Search code examples
regexpcrepcregrep

PCRE regex behaves differently when moved to subroutine


Using PCRE v8.42, I am trying to abstract a regex into a named subroutine, but when it's in a subroutine, it seems to behave differently.

This outputs 10/:

echo '10/' | pcregrep '(?:0?[1-9]|1[0-2])\/' 

This outputs nothing:

echo '10/' | pcregrep '(?(DEFINE)(?<MONTHNUM>(?:0?[1-9]|1[0-2])))(?&MONTHNUM)\/'

Are these two regular expressions not equivalent?


Solution

  • In versions of PCRE2 prior to 10.30, all subroutine calls are always treated as atomic groups. Your (?(DEFINE)(?<MONTHNUM>(?:0?[1-9]|1[0-2])))(?&MONTHNUM)\/ regex is actually equal to (?>0?[1-9]|1[0-2])\/. See this regex demo, where 10/ does not match as expected.

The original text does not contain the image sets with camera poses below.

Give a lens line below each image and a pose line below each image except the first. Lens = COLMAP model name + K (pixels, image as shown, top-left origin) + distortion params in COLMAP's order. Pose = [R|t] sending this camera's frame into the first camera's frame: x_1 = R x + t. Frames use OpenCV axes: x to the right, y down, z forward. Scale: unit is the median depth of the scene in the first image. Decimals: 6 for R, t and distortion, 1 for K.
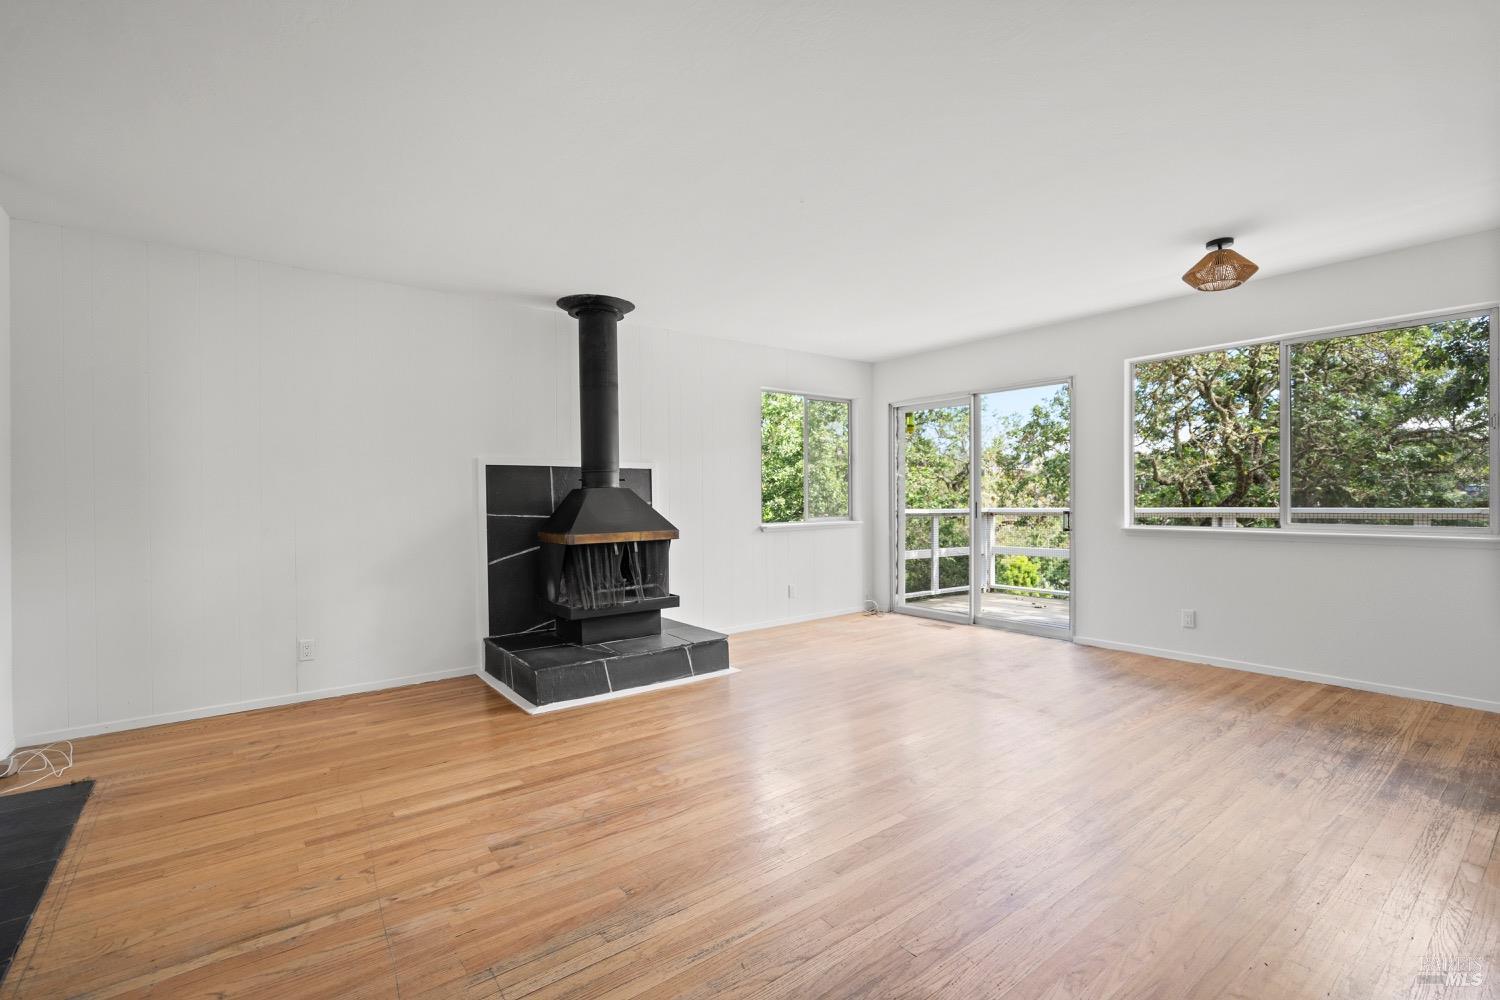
lens RADIAL K [[684.6, 0, 758.3], [0, 684.6, 513.4], [0, 0, 1]] dist [-0.006857, 0.002137]
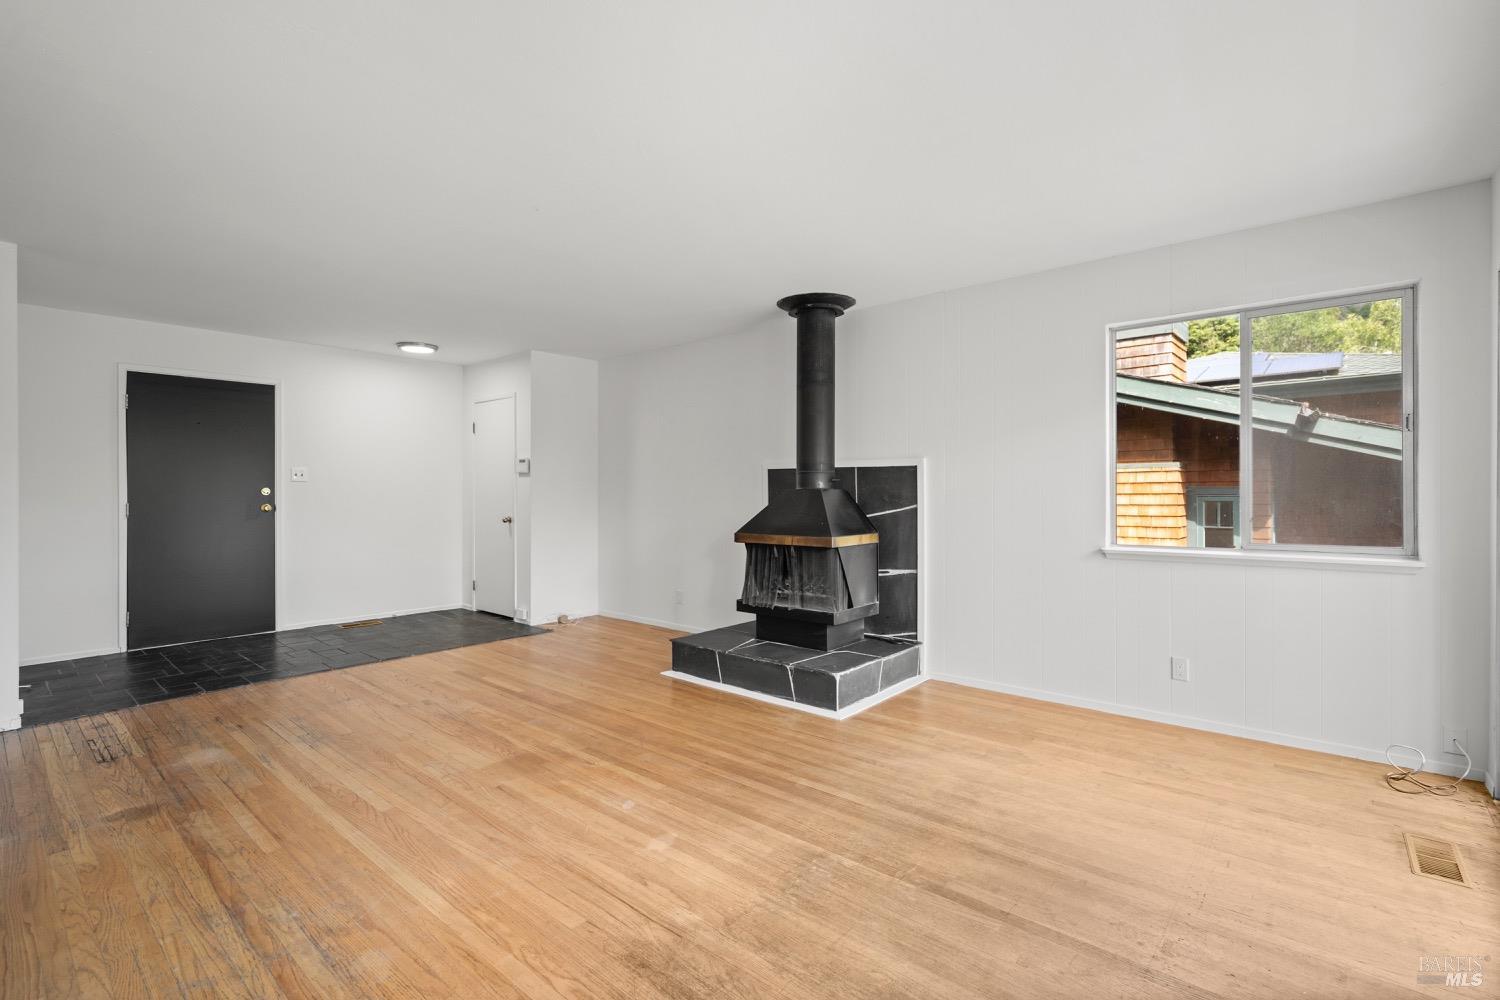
lens RADIAL K [[684.6, 0, 741.6], [0, 684.6, 502.6], [0, 0, 1]] dist [-0.006857, 0.002137]
pose [[0.178237, 0.015799, -0.983861, 0.853495], [-0.028028, 0.999547, 0.010974, -0.030995], [0.983588, 0.025619, 0.178599, 0.862690]]
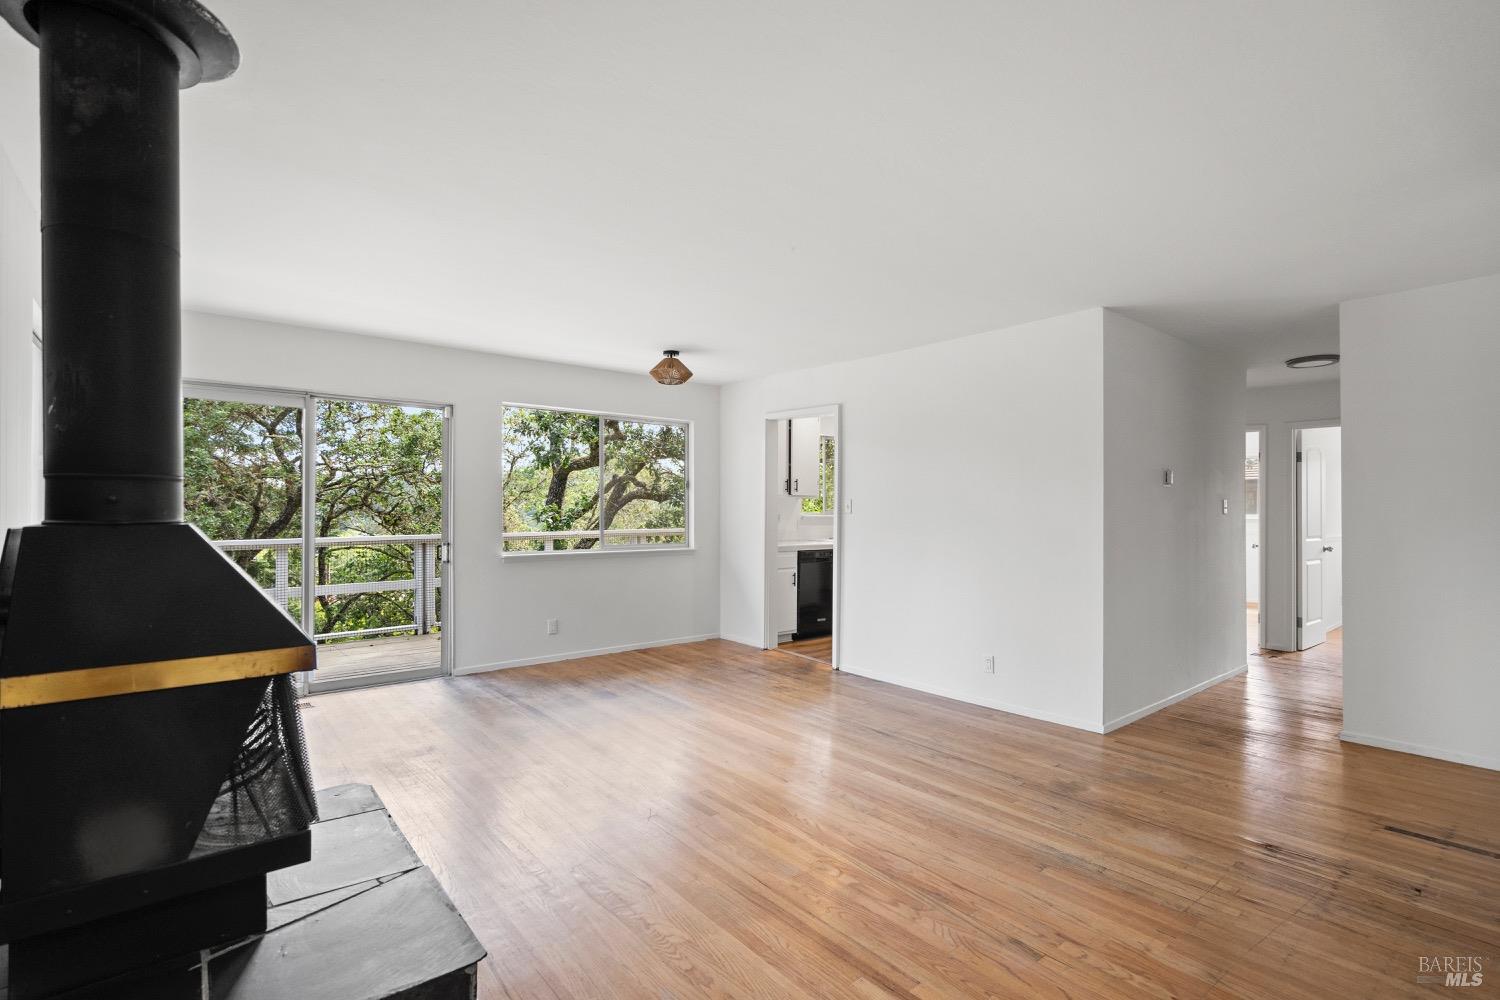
lens RADIAL K [[684.6, 0, 762.2], [0, 684.6, 506.4], [0, 0, 1]] dist [-0.006857, 0.002137]
pose [[-0.031292, 0.013457, 0.999420, -0.725417], [0.025273, 0.999600, -0.012668, -0.040177], [-0.999191, 0.024862, -0.031619, 0.795456]]
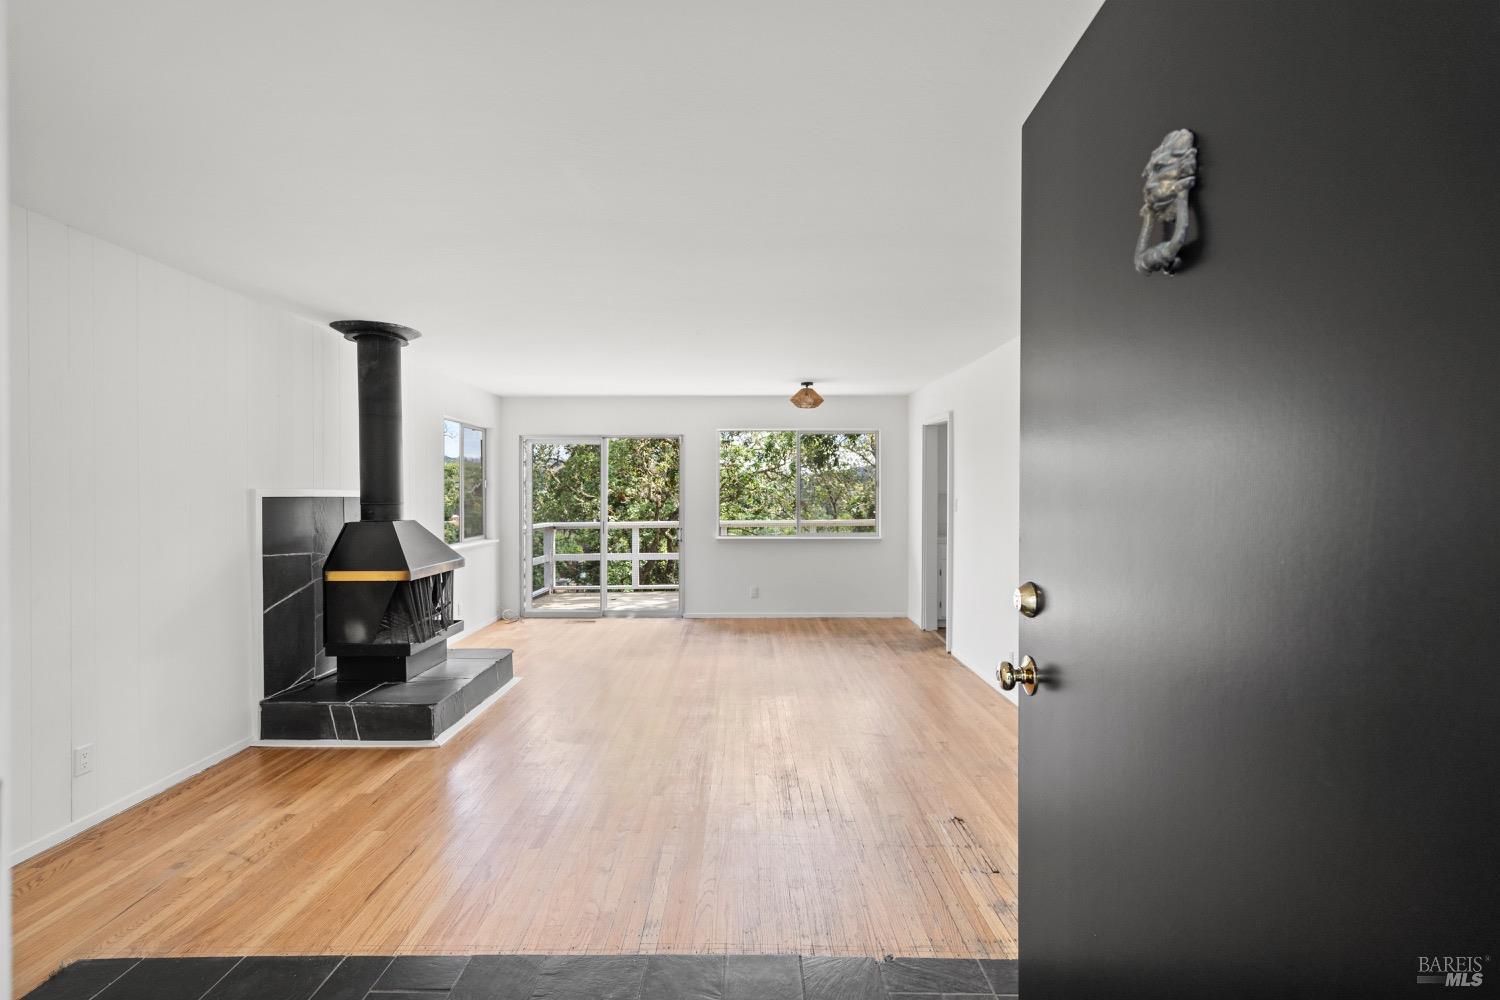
lens RADIAL K [[684.6, 0, 760.5], [0, 684.6, 488.0], [0, 0, 1]] dist [-0.006857, 0.002137]
pose [[0.605175, 0.012802, 0.795989, -0.813416], [0.017975, 0.999396, -0.029739, -0.053799], [-0.795889, 0.032305, 0.604580, -0.020176]]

    There is no match because 0?[1-9] matched the 1 in 10/ and since there is no backtracking allowed, the second alternative was not tested ("entered"), and the whole match failed as there is no / after 1.

    You need to make sure the longer alternative comes first:

    (?(DEFINE)(?<MONTHNUM>(?:1[0-2]|0?[1-9])))(?&MONTHNUM)/
    

    See the regex demo. Note that in the pcregrep pattern, you do not need to escape /.

    Alternatively, you can use PCRE2 v10.30 or newer.